Hello, I'm a french student. I'm workin on fluent, and I've got to fill in the Under relaxation factors box. But I don't know what is really these factors. Can somebody help me ?

Thanks !

Cyril

If somebody knows more about the discretization options too !...

Read the Chapter "Using the solver" in the users guide (Chapter 26 for fluent 6.2). Its all there.

RoM

As I told you, I'm a student, and I do not have any access to this User Guide (maybe some teacher's got it, but I don't know where to find it.) Is there any place on the internet to find it ?

Cyril

There is no documentation installed with your fluent version? How can your teacher expect you to work with fluent without any docs? The full documentation as pdf (~245MB) can be downloaded from fluents service center www.fluentusers.com . You will need a login /password, maybe your teacher can provide it. An online version can be found here

http://www.hpcu.uq.edu.au/Manuals/Fl...nt6.2.16/html/

Good Luck

RoM

Thanks! By the way... I'm student in an engineering school, specialised in aeronautics. I'm looking for an end-of-study placement... Are you working in that area?

Cyril

I am working in the field of combustion/gasification so i am probably of little help in aeronautics business. I wish you good luck to find the right job in the right place (i know its hard).

RoM

we have equations descretised in the form ap * phi_p = sum(al * phi_neigh) + su now

there are two ways one can implement the under relaxation factors, usually :

ap = ap / urf

su = su + (1-urf) * ap * phi

and calculate new phi

and another way is :

calculate new phi and

phi = phi_old + urf * (phi_new - phi_old)

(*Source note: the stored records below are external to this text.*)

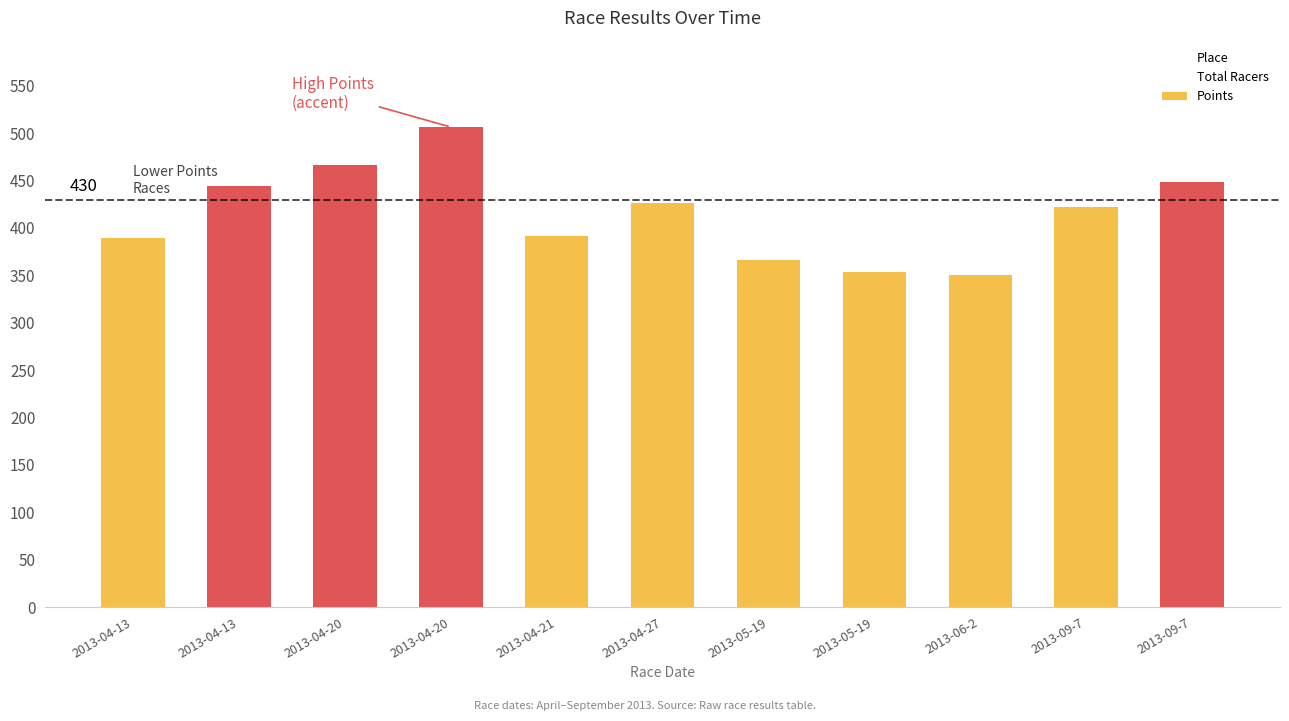

List the labels in order of value, smallest first.

2013-06-2, 2013-05-19, 2013-05-19, 2013-04-13, 2013-04-21, 2013-09-7, 2013-04-27, 2013-04-13, 2013-09-7, 2013-04-20, 2013-04-20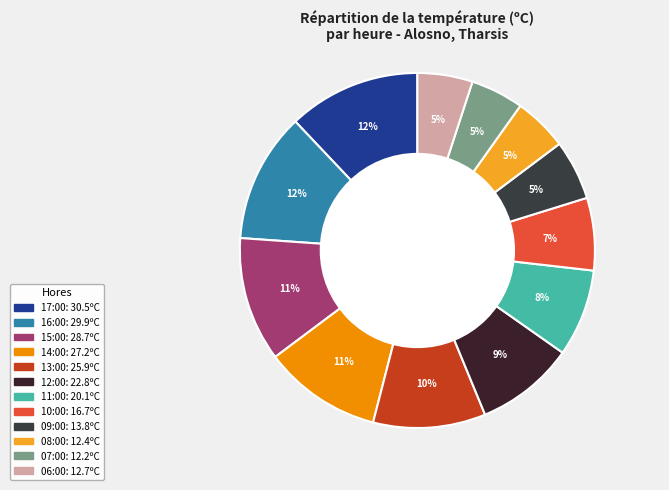

The 15:00 slice represents 21% of the pie. True or false?

False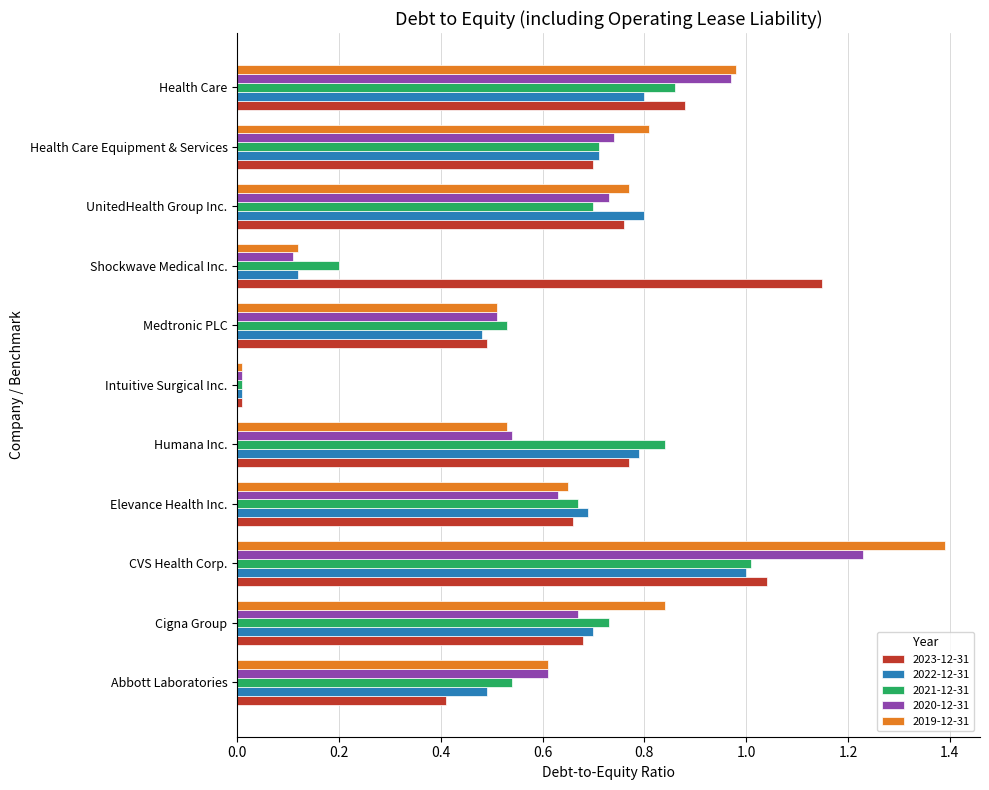

Is the value of 2021-12-31 at Intuitive Surgical Inc. greater than the value of 2022-12-31 at Elevance Health Inc.?

No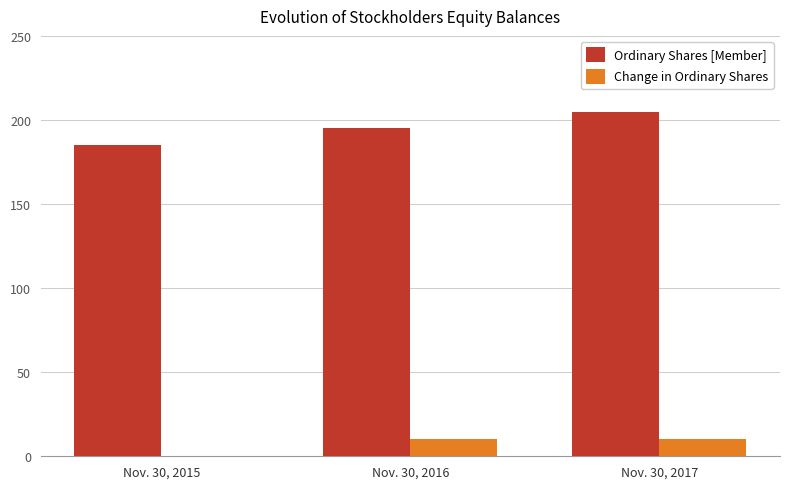

How many values in Change in Ordinary Shares are above zero?

2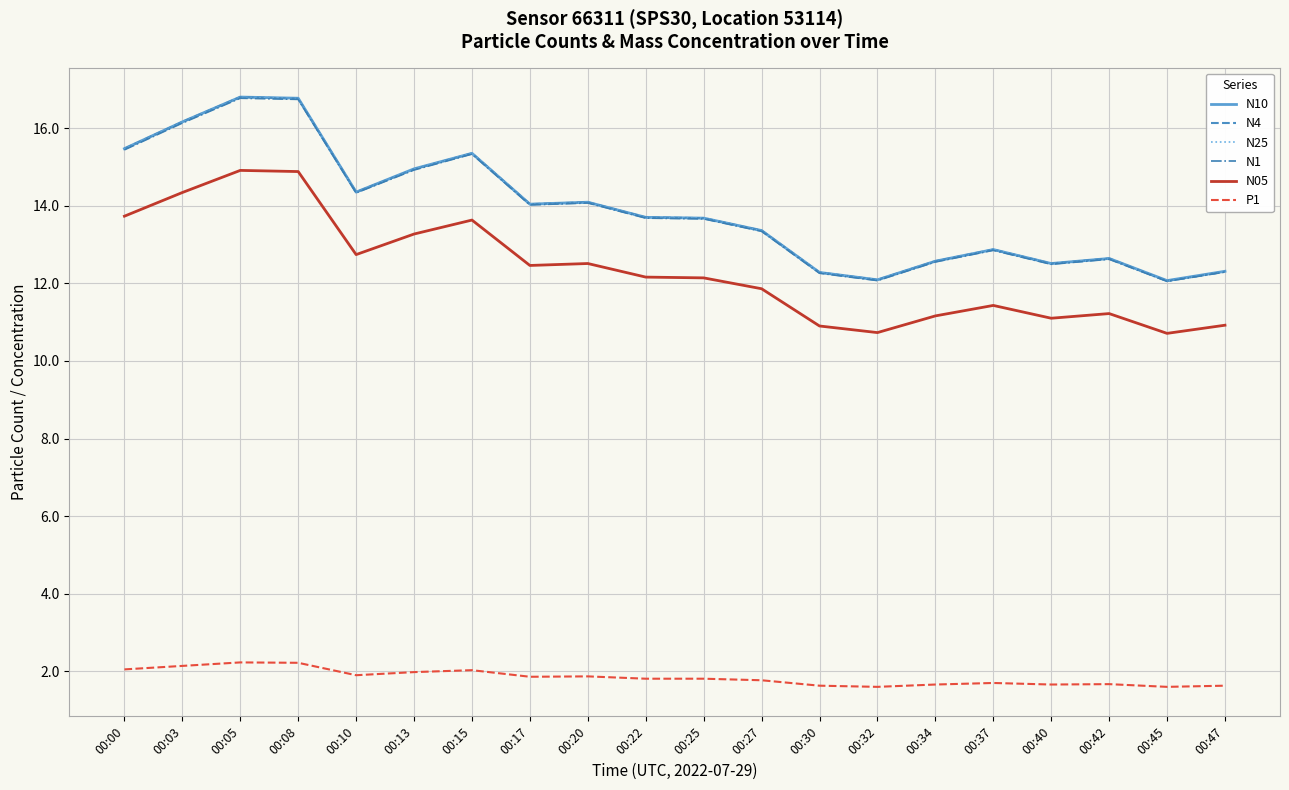

Is it true that N05 equals 12.5 at 00:17?

True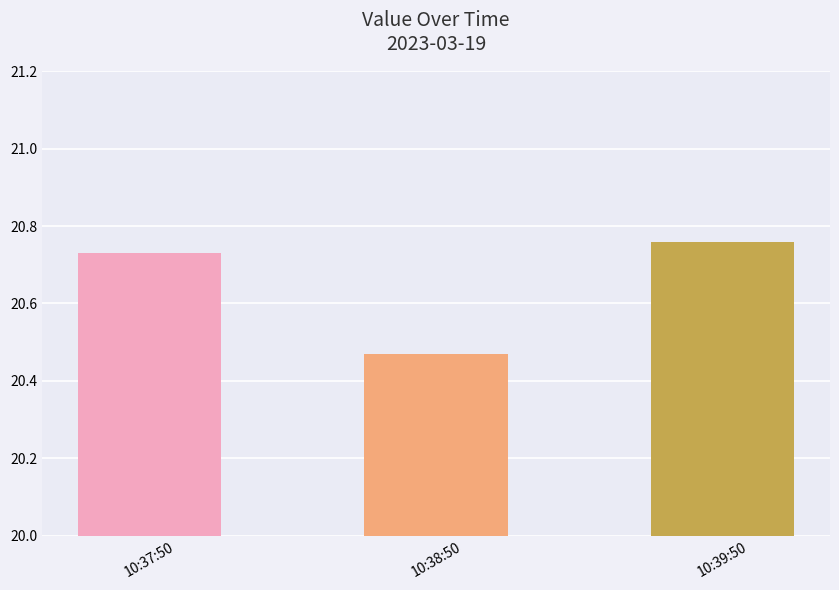

Where is the data nearest to the value 20?

10:38:50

in the first way, we can increase the diagonal dominance and hence we can increase the convergence. so in this way if you increase the urf too much, ap might be unnecesaryly increased and may goof up the solution altogether.

using urf means that we allow the solution to change little bit from one iteration to another, the reason is we solve for so many scalars that a high change in one variable might make the solution unstable.

fluent uses the second approach for applying urfs, and usually the default values are fine, but if you see a problem in getting convergence, you might want to go to press urf = 0.1 and mom =0.5, they mostly work well, but in some high mach flows we could have 0.7 for press and 0.5 for mom, , but usually we keep pressure urf small.

Well, I have a slihgtly different question. I am working on Coanda ejector flows in which the secondary fluid is dragged by a primary fluid ejected from a nozzle and it is flowing along a curved wall(coanda effect). I have used Coupled implicit solver and Realisable K-E (with enhanced wall treatment) and K-W models to solve the flow field. I have given very high urfs and for K-w model the residuals show lots of oscillations and haven't converged properly. When I use RK-E the residulas converged very well to 10^-4 without showing much oscillation. But the predicted values are almost 1.5 times greater than that of the experiment at the mixing section of the two flows and predicted values at completely mixed section is less than by a factor of 0.6.In this case I used low urfs (0.3). My question is since the flow has a high turbulent mixing zone where turbulent parameters play a major role, whether changing the urfs will improve the computational values or urfs are just meant for improving the stability of the solutions?